Work to complete:
1/ Rewrite the paragraph of the A326373 page below that begins "Number of intersecting set systems" as a single shorter sentence, keeping its main facts.
2/ Answer these questions using the A326373 page below, one line per answer, marked like the questions:
(a) What offset does the page give?
(b) According to the comments, what makes a set system intersecting?
(c) For which values of n does the linked table list a(n)?
3/ Carry on the A326373 page below from the point where it stops.

A326373 Number of intersecting set systems with empty intersection (meaning there is no vertex in common to all the edges) on n vertices.

1, 1, 1, 3, 435, 989555, 887050136795, 291072121058024908202443, 14704019422368226413236661148207899662350666147, 12553242487939461785560846872353486129110194529637343578112251094358919036718815137721635299

Offset

0,4

Comments

A set system (set of sets) is intersecting if no two edges are disjoint.

Links

Table of n, a(n) for n=0..9.

Study material:
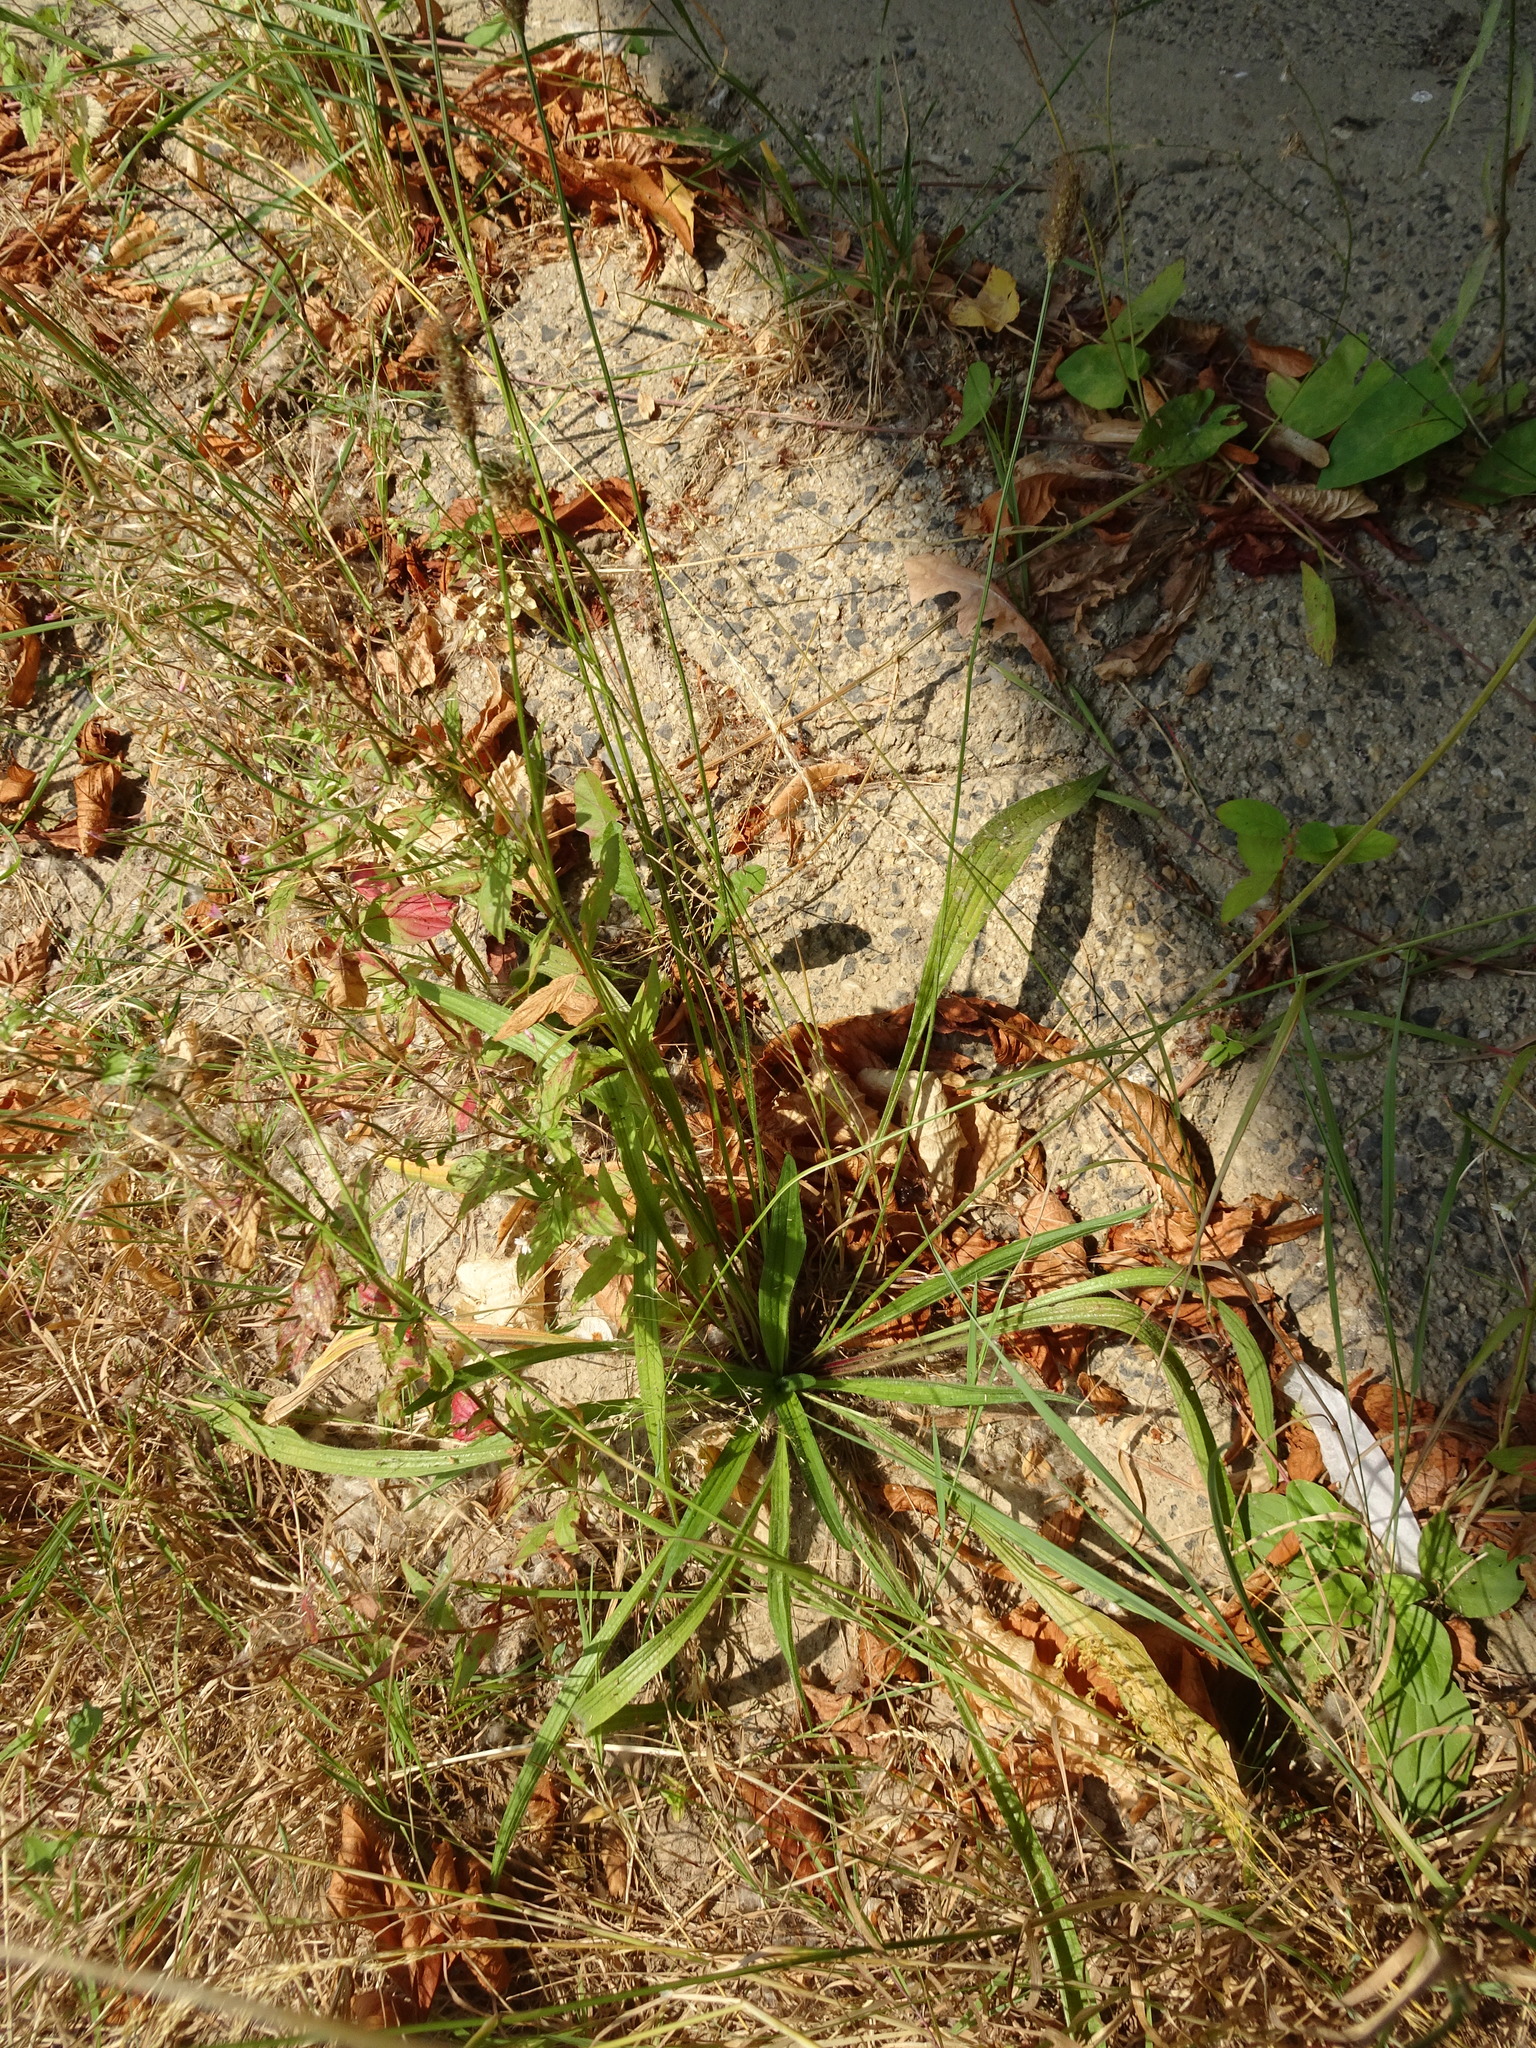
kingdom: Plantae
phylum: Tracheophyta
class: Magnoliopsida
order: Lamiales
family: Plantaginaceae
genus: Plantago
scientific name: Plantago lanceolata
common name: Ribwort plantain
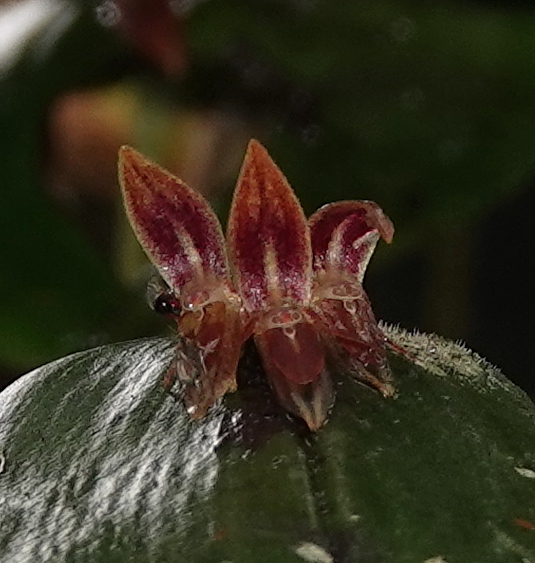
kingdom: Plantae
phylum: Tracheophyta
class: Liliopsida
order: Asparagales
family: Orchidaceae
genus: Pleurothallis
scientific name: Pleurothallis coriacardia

--

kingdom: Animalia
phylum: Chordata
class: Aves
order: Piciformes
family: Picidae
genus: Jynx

Exercise results:
1/ A326373 counts the intersecting set systems on n vertices whose edges have no vertex in common.

2/
(a) 0,4
(b) No two of its edges are disjoint.
(c) n=0..9

3/
Formula

a(n) = A051185(n) - 1 - Sum_{k=1..n-1} binomial(n,k)*A000371(k). - Andrew Howroyd, Aug 12 2019

Example

The a(3) = 3 intersecting set systems with empty intersection:
  {}
  {{1,2},{1,3},{2,3}}
  {{1,2},{1,3},{2,3},{1,2,3}}

Mathematica

stableSets[u_, Q_]:=If[Length[u]==0, {{}}, With[{w=First[u]}, Join[stableSets[DeleteCases[u, w], Q], Prepend[#, w]&/@stableSets[DeleteCases[u, r_/; r==w||Q[r, w]||Q[w, r]], Q]]]];
Table[Length[Select[stableSets[Subsets[Range[n], {1, n}], Intersection[#1, #2]=={}&], And[#=={}||Intersection@@#=={}]&]], {n, 0, 4}]

Crossrefs

The inverse binomial transform is the covering case A326364.

Set systems with empty intersection are A318129.

Intersecting set systems are A051185.

Intersecting antichains with empty intersection are A326366.

Cf. A000371, A006126, A007363, A014466, A058891, A305844, A307249, A318128, A326361, A326362, A326363, A326365.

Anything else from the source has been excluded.